Pesquisadores do Centro de Física Quântica Computacional (CCQ), do Instituto Flatiron, em parceria com especialistas da Universidade de Boston, anunciaram em junho de 2026 a solução de um desafio em física quântica tido como impraticável sem um computador quântico. O estudo, publicado na revista Science, demonstra que técnicas matemáticas avançadas aliadas a algoritmos modernos permitem a simulação de sistemas compostos por centenas de qubits em máquinas clássicas.
Quem, o quê e onde
O trabalho liderado pelo físico Joseph Tindall no CCQ (EUA) utilizou redes tensoriais e métodos de propagação de crença para condensar as informações quânticas e reduzir o consumo de memória e poder de processamento. Em vez de recorrer a um supercomputador, parte dos cálculos foi executada em um simples laptop equipado com a biblioteca ITensor, desenvolvida pelo próprio CCQ.
Por que era considerado impossível
Os sistemas quânticos presentes nessa pesquisa envolvem centenas de qubits, unidades que exploram o fenômeno da superposição e do emaranhamento. Essas propriedades tornam o comportamento quântico exponencialmente mais complexo que os bits clássicos, cujo estado é apenas 0 ou 1. Conforme aumenta o número de qubits, a função de onda — representação matemática do estado do sistema — cresce de forma explosiva, exigindo memória inacessível para computadores convencionais.
Como o método funciona
Para driblar esse gargalo, os cientistas aplicaram redes tensoriais, comparáveis a arquivos ZIP, capazes de compactar grandes volumes de dados quânticos em estruturas matemáticas otimizadas.

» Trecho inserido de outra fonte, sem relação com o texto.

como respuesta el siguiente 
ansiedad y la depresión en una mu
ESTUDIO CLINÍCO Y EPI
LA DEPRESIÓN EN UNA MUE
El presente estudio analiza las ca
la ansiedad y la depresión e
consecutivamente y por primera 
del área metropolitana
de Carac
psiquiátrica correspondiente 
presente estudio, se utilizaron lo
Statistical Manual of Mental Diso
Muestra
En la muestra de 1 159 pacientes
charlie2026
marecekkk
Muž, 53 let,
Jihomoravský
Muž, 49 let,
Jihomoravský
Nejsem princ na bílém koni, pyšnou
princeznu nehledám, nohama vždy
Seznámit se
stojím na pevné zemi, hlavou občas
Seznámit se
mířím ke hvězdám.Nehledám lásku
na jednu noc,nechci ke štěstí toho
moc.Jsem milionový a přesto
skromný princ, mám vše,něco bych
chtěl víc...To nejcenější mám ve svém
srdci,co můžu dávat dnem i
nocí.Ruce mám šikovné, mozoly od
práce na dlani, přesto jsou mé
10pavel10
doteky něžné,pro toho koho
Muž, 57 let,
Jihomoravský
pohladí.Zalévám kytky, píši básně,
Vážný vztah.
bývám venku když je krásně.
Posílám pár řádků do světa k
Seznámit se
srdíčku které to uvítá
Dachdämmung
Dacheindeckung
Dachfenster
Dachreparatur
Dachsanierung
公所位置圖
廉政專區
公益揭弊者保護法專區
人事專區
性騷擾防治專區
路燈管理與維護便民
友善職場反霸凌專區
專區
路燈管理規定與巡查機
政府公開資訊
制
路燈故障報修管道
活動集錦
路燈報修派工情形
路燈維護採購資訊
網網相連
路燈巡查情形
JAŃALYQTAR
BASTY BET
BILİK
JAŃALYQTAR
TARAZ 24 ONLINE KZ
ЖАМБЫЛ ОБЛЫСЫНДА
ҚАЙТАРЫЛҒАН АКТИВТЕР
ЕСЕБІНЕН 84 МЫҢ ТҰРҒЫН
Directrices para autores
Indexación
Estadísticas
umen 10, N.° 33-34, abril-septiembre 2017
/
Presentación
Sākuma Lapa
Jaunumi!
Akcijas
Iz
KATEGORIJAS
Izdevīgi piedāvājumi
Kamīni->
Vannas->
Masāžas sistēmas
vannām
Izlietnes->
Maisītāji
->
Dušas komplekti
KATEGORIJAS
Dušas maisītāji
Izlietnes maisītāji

Em paralelo, usaram a técnica de propagação de crença – criada nos anos 1980 e recentemente adaptada para aplicações quânticas – que, embora apresente margem de erro ligeiramente maior, demanda muito menos recursos computacionais.
Combinadas, essas ferramentas possibilitaram simular a dinâmica de sistemas tridimensionais de alta complexidade, obtendo resultados alinhados às previsões teóricas e reproduzindo valores obtidos anteriormente por computadores quânticos. Essas simulações confirmaram que certas tarefas atribuídas exclusivamente à supremacia quântica podem, de fato, ser executadas em hardware clássico.
Imagem: Imagem gerada por IA/Gemini
Próximos passos e impacto
Apesar desse avanço, os autores reforçam que a computação quântica permanece crucial para desafios ainda maiores. Eles destacam a sinergia entre os campos clássico e quântico, onde progressos de um lado inspiram inovações no outro. O próximo objetivo da equipe é aplicar essas técnicas em estudos envolvendo elétrons em movimento, visando aprimorar a investigação de materiais avançados, como supercondutores, e ampliar as fronteiras da pesquisa em física quântica.